List of tasks:
A - In the forum post on the speed of light, after whom are the Bell Inequalities named?
B - Return everything in the forum post on the speed of light from "The second question" down to "particular reference frame.".

Extract:

The second question is much more difficult.
First a slightly different questions: Should the descriptions of Nature (ie the laws of Nature) be any different if there were no human beings (or if human beings would have no eyes)?
IMO not. The laws of nature are completely independent of humans.
On the other hand I have the feeling that the concept of light (the speed of light) is not always used correct.
Of course we have laws which describe the physical behaviour of light and photons direct. Those laws are not under discussion.
Also we use light to observe astronomical objects. As such we need the speed of light in order to convert all observations to one particular reference frame.
What is not clear to me that we need the speed of light in order to describe the behaviour of the objects in one particular reference frame such as the one shown in Enceclopaedia Galactica
To be more specific why should the speed of the gravitons be identical as the speed of the photons ?
The most recent discussion is about Teleportation i.e. Quantum Mechanics.
My interest comes from two questions:
The current solution comes from the Bell Inequalities, named after John Bell.
- How is it possible that two highly respected scientist could have a disagreement about a subject that apparently both could not solve.

[Keypoint coordinate data]

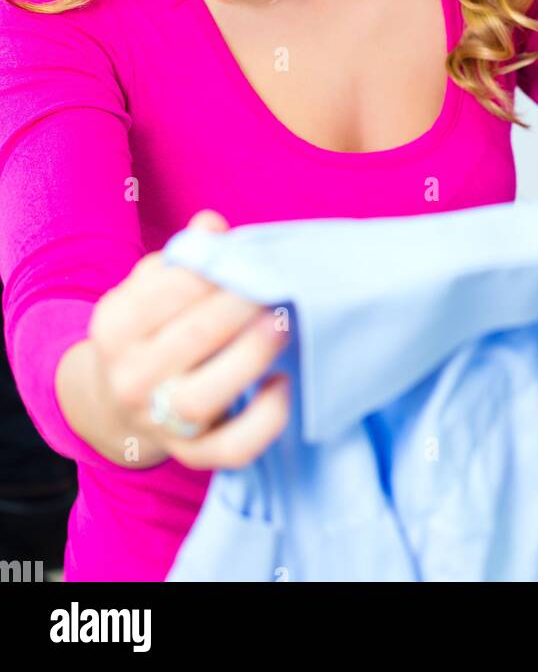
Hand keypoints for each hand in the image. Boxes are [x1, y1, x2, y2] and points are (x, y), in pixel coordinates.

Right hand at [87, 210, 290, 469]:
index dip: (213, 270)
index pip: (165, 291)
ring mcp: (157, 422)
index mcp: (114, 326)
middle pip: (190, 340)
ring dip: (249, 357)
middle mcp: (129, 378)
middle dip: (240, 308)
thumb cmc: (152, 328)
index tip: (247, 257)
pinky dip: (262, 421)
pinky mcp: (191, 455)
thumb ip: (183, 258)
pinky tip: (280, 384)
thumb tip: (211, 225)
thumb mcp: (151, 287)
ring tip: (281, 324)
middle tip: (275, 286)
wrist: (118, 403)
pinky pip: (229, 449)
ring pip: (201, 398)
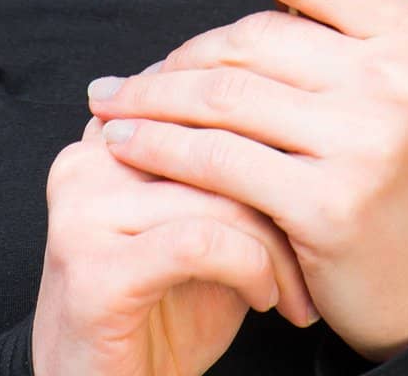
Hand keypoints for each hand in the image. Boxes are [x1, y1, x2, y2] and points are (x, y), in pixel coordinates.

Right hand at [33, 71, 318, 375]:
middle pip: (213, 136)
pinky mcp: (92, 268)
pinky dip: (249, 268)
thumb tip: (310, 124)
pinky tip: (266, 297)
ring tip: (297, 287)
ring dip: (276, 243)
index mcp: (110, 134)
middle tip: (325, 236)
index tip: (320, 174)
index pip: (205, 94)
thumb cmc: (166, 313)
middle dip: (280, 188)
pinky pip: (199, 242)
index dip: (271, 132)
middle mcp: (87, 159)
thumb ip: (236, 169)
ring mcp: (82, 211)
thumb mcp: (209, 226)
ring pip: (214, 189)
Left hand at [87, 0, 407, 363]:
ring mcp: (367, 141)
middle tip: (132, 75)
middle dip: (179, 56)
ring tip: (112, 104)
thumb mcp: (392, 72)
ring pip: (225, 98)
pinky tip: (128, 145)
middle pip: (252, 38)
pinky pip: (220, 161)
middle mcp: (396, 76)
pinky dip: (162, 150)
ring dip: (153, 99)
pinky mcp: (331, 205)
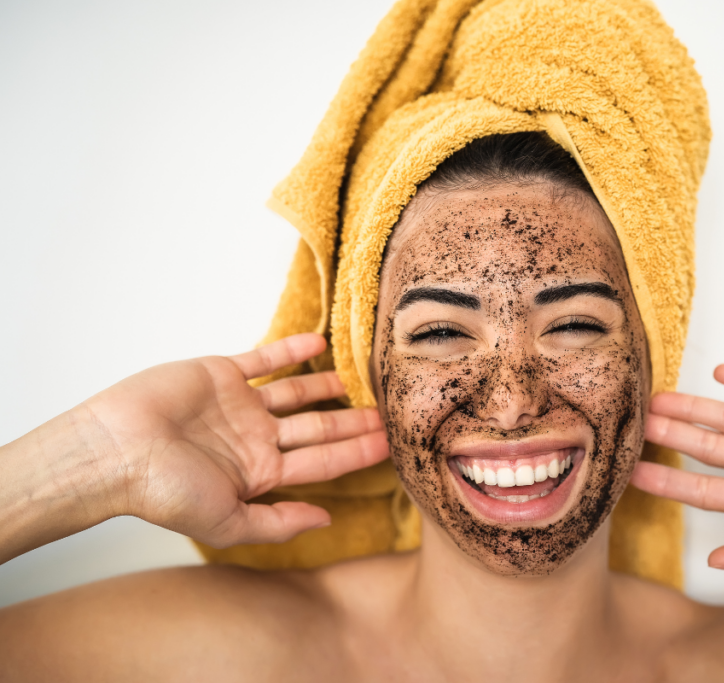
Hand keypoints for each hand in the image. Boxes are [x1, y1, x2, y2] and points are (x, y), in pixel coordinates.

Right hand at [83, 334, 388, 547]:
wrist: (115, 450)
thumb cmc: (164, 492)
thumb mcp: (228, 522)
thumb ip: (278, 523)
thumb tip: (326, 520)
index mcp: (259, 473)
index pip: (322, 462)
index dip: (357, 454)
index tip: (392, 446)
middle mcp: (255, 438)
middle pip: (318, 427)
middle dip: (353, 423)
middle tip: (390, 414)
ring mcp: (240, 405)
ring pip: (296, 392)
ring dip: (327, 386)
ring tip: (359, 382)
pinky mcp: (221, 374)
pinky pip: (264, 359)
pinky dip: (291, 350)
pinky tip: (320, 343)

Answers per task:
A - John Bell

B -
The second question is much more difficult.
First a slightly different questions: Should the descriptions of Nature (ie the laws of Nature) be any different if there were no human beings (or if human beings would have no eyes)?
IMO not. The laws of nature are completely independent of humans.
On the other hand I have the feeling that the concept of light (the speed of light) is not always used correct.
Of course we have laws which describe the physical behaviour of light and photons direct. Those laws are not under discussion.
Also we use light to observe astronomical objects. As such we need the speed of light in order to convert all observations to one particular reference frame.